* Information supplied
>>>>

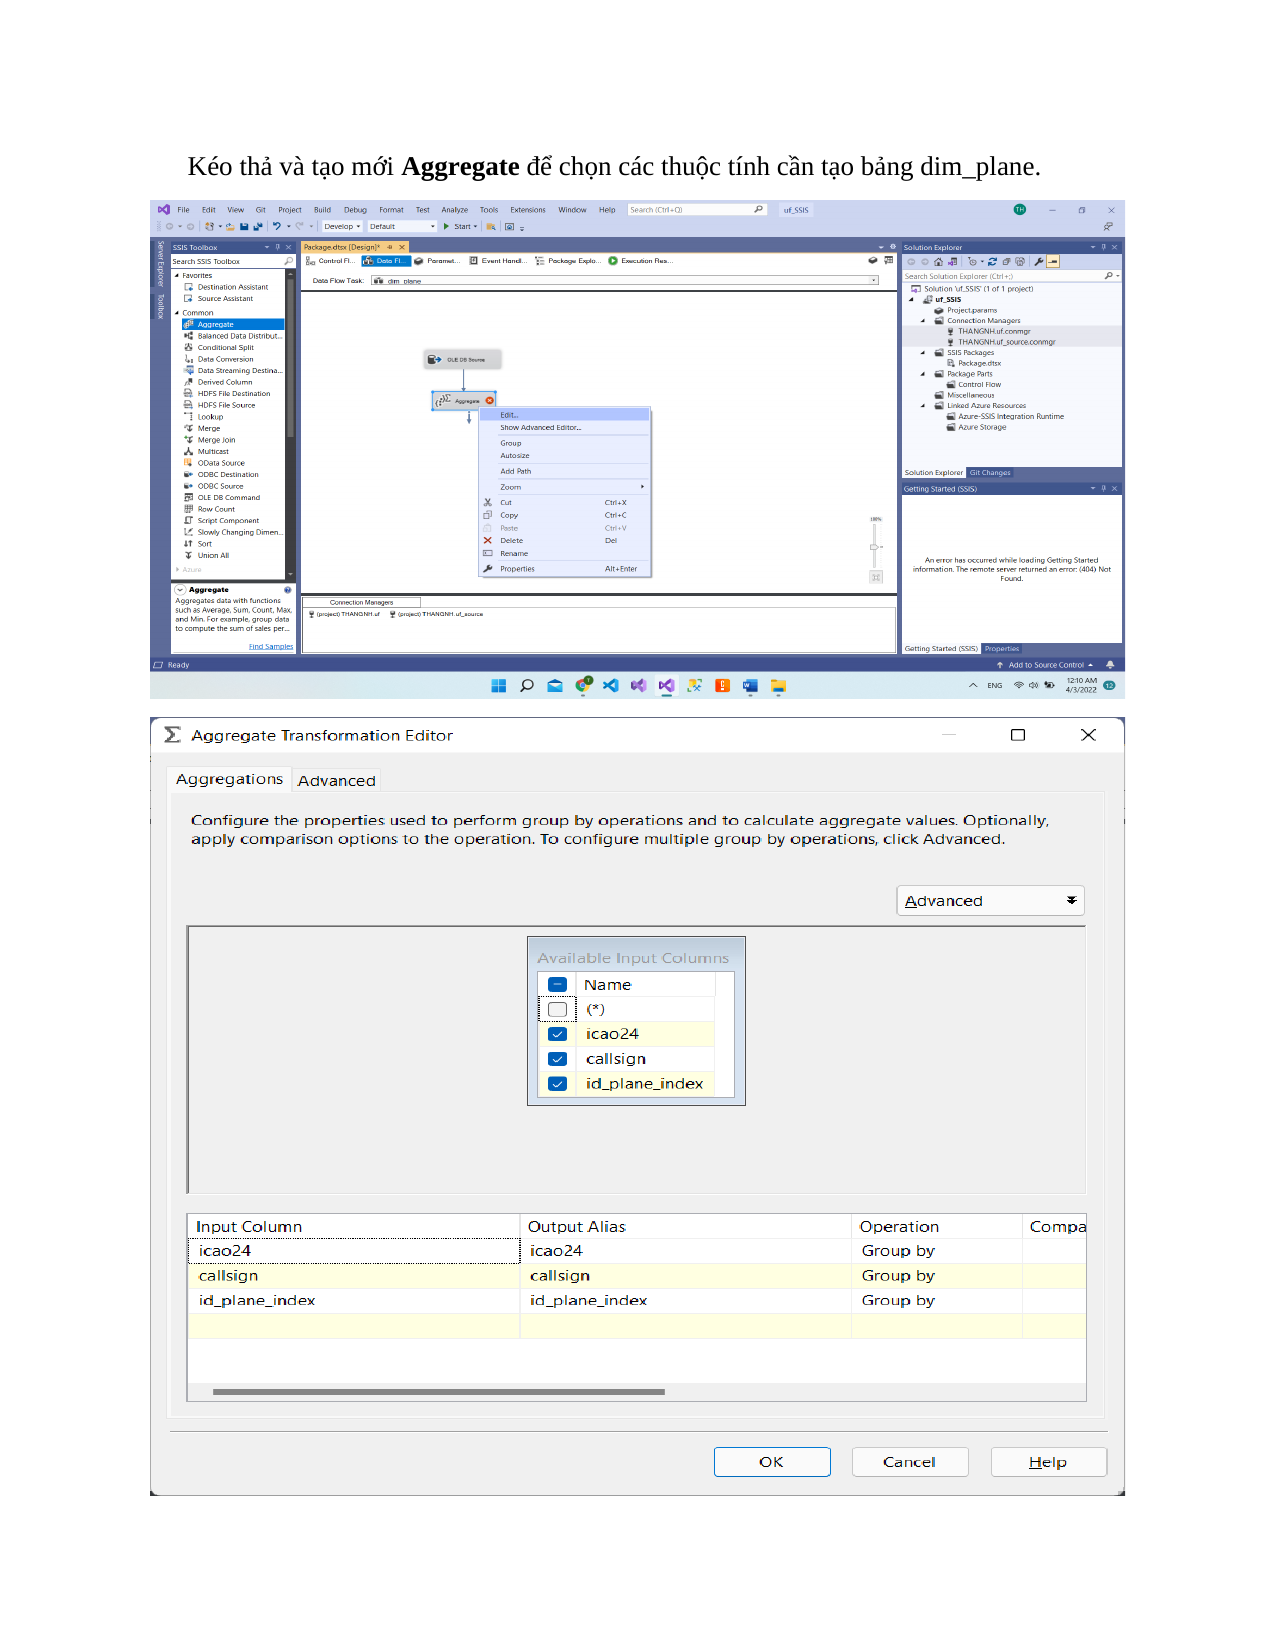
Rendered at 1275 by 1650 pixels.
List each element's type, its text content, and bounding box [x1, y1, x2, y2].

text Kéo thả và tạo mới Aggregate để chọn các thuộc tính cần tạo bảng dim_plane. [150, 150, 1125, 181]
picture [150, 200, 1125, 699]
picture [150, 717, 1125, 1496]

<<<<

* Required work
The pictures in the entries should be left out; output everything else exactly.

* Response to this task
Rendered at 1275 by 1650 pixels.
List each element's type, its text content, and bounding box [x1, y1, x2, y2].

text Kéo thả và tạo mới Aggregate để chọn các thuộc tính cần tạo bảng dim_plane. [150, 150, 1125, 181]
picture [150, 200, 1125, 699]
picture [150, 717, 1125, 1496]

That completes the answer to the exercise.